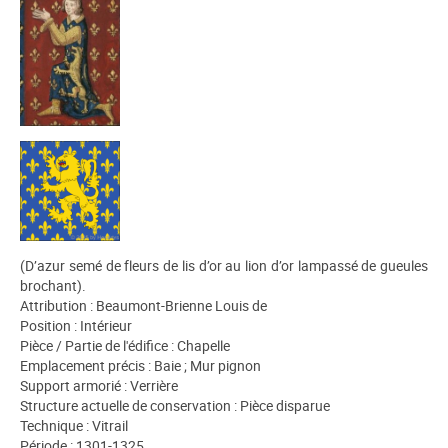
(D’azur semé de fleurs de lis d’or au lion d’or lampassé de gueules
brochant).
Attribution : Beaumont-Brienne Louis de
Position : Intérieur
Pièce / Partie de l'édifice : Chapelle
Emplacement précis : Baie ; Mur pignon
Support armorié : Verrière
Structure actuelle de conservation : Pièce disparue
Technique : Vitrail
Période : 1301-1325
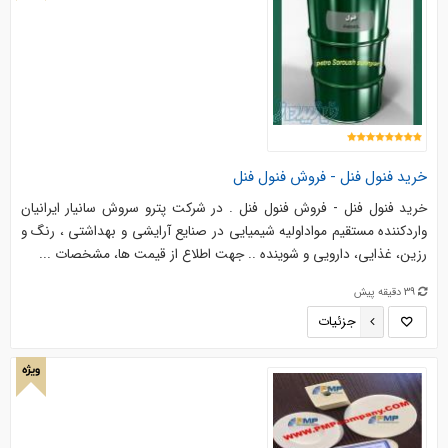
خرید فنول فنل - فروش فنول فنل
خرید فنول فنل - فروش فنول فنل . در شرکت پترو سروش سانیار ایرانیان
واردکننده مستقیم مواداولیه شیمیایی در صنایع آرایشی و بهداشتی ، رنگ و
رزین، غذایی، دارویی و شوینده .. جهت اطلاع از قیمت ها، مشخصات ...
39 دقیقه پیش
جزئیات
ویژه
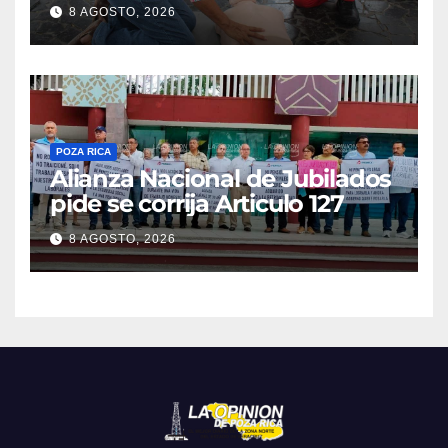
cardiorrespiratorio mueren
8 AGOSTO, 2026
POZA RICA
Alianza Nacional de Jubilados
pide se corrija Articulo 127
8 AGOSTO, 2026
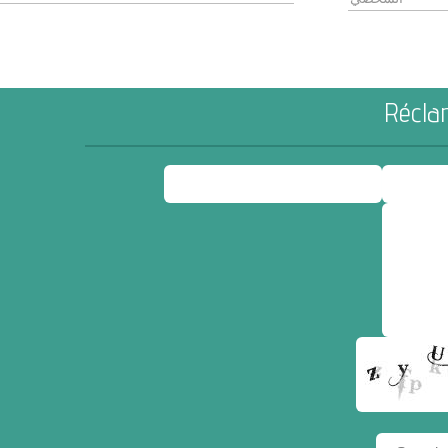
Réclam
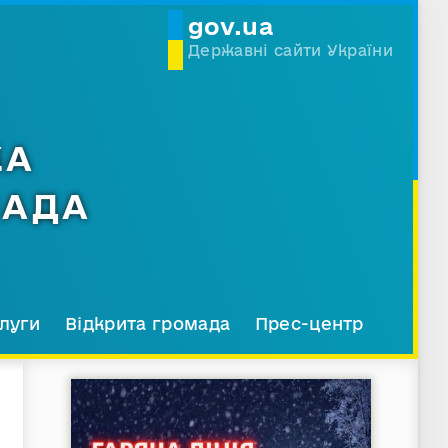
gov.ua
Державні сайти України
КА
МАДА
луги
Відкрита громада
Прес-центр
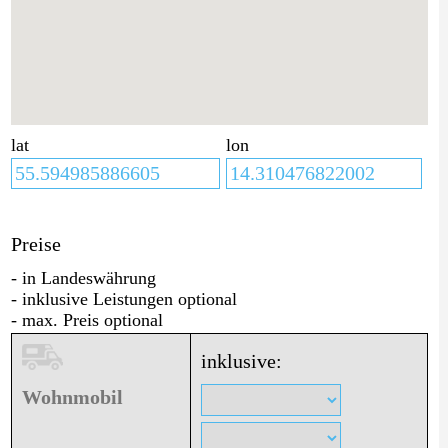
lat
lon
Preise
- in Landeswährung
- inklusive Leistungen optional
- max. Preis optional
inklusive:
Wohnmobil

----

DIRECTIVE: Copy out the lines above unchanged. Skip the images.

EXERCISE OUTPUT:
(D’azur semé de fleurs de lis d’or au lion d’or lampassé de gueules
brochant).
Attribution : Beaumont-Brienne Louis de
Position : Intérieur
Pièce / Partie de l'édifice : Chapelle
Emplacement précis : Baie ; Mur pignon
Support armorié : Verrière
Structure actuelle de conservation : Pièce disparue
Technique : Vitrail
Période : 1301-1325
خرید فنول فنل - فروش فنول فنل
خرید فنول فنل - فروش فنول فنل . در شرکت پترو سروش سانیار ایرانیان
واردکننده مستقیم مواداولیه شیمیایی در صنایع آرایشی و بهداشتی ، رنگ و
رزین، غذایی، دارویی و شوینده .. جهت اطلاع از قیمت ها، مشخصات ...
39 دقیقه پیش
جزئیات
ویژه
cardiorrespiratorio mueren
8 AGOSTO, 2026
POZA RICA
Alianza Nacional de Jubilados
pide se corrija Articulo 127
8 AGOSTO, 2026
Réclam
gov.ua
Державні сайти України
КА
МАДА
луги
Відкрита громада
Прес-центр
lat
lon
Preise
- in Landeswährung
- inklusive Leistungen optional
- max. Preis optional
inklusive:
Wohnmobil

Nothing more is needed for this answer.